There's a part of Bob Stoops that doesn't look forward to winning Saturday night.
Going on the campaign trail.
"It's not very comfortable for any of us," Oklahoma's coach said. "We're not in the business of politicking."
By late Saturday night you might not be able to slide a piece of paper between Texas, Texas Tech and Oklahoma. You know the situation by now: An Oklahoma victory could create a three-way tie in the Big 12 South that would be decided by the BCS standings.
Currently, Texas Tech is second in the BCS standings, Texas is third and Oklahoma is fifth.
The highest-rated team in the BCS would go to the Big 12 Championship Game. The computers aren't supposed to know any better when it comes to things like victory margin. The humans in the Harris and coaches polls are, well, human. They would be subject to the coaches' stumping.
On paper, everything would be even -- overall record, conference record, division record -- except in coaches' debate skills.
Would there be any way to break the tie?
"The only other way is strength of schedule -- that kind of thing -- is probably the fairest," Stoops said. "It also encourages you in the future to play a strong schedule for times when this may happen."
Stoops is not just throwing out a random idea. He knows that Texas Tech loses that part of the debate. That Red Raiders have played two I-AA opponents -- Eastern Washington and Massachusetts. What he might not know is that Tech is one of only five schools to have two I-AAs. The others are Florida State, Georgia Tech, Clemson and Western Kentucky.
No. 2 Texas Tech is the only one of the five to be ranked. Could that be the tiebreaker in the minds of the voters?
"What else do they have to look at?" said Eastern Washington coach Beau Baldwin, whose team lost to Texas Tech 49-24 in the season opener. "If they don't look at that, people are going to start scheduling those teams."

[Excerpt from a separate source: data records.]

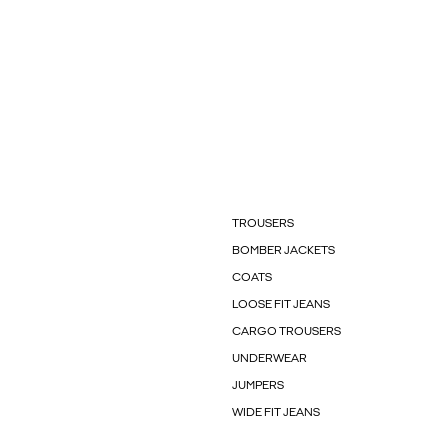
TROUSERS
BOMBER JACKETS
COATS
LOOSE FIT JEANS
CARGO TROUSERS
UNDERWEAR
JUMPERS
WIDE FIT JEANS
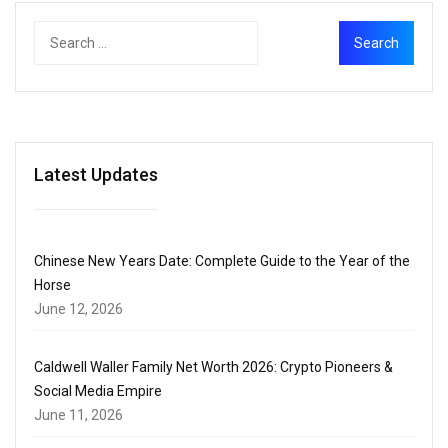
Latest Updates
Chinese New Years Date: Complete Guide to the Year of the
Horse
June 12, 2026
Caldwell Waller Family Net Worth 2026: Crypto Pioneers &
Social Media Empire
June 11, 2026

By any measure, Texas Tech has the weakest non-conference schedule of the three Big 12 South contenders. The Red Raiders' four non-conference foes (including SMU and Nevada) barely average in the top half of the Sagarin Ratings -- 113.75 among the 246 I-A and I-AA teams that are ranked. Jeff Sagarin's ratings are one of six computer indexes used to figure the BCS standings each week.
Oklahoma's four non-conference opponents (I-AA Chattanooga, Cincinnati, Washington and TCU) average 95.5. Texas (Florida Atlantic, UTEP, Arkansas, Rice) average 85.75. Among the three South Division contenders, only Oklahoma played a non-conference ranked team. TCU was No. 24 in the AP poll when the two met on Sept. 27.
Texas Tech is the only one of the three contenders that didn't play a non-conference opponent from a BCS conference. Oklahoma played two. Texas played one.
|Texas Tech played a joke of a non-conference schedule with two I-AA teams. (US Presswire)|
Playing I-AAs isn't exactly frowned upon nationwide. It's a matter of scheduling philosophy. However, the NCAA allows only one victory over an I-AA to be applied toward the six-win minimum for bowl eligibility. Pac-10 teams hardly ever play I-AAs because of the dearth of such programs in the West. Nine of the 12 SEC teams played a I-AA this season.
But is that perceived schedule "weakness" Texas Tech's fault? The UMass game had been scheduled for two years, according to Tech athletic director Gerald Myers. And a problem emerged in mid-January when Tulsa bought out of a two-year contract with Texas Tech for $150,000. Tulsa chose to drop Tech and go with Arkansas, which promised an $800,000 guarantee in a one-game contract.
That left Myers scrambling.
"You're talking about eight or nine months before you play," Myers said. "Everybody's schedule is full. Eastern Washington was able to accommodate us on that date.
"I was upset because Tulsa was a good, solid team. They were coming off a good year."
Eastern Washington, currently 5-5, played Texas Tech competitively 2½ months ago. It needs to beat Weber State this week to have a winning season. Tech beat UMass 56-14 on Sept. 20. The Minutemen are 6-6.
Asked if the non-conference schedule could keep his team from winning the tiebreaker, Myers said, "I guess it could come into play. I don't know. When you play in the Big 12, your strength of schedule is pretty strong."
Big 12 commissioner Dan Beebe agreed.
"They're not No. 2 because of their non-conference schedule, they're second because of what they've done (in the season)," Beebe said. "If we had (only) one other team in the Top 25 there would be a lot of speculation whether they were that good."
That's the problem. The Big 12 is a powerhouse with three teams from one division in the top five. A complicated tie and an uncomfortable campaign looms.
"If you're going to be compared to somebody and you both have one loss ... (schedule strength) may make the difference," Stoops said. "I'm not going to raise any point against somebody else. What else is there to compare?"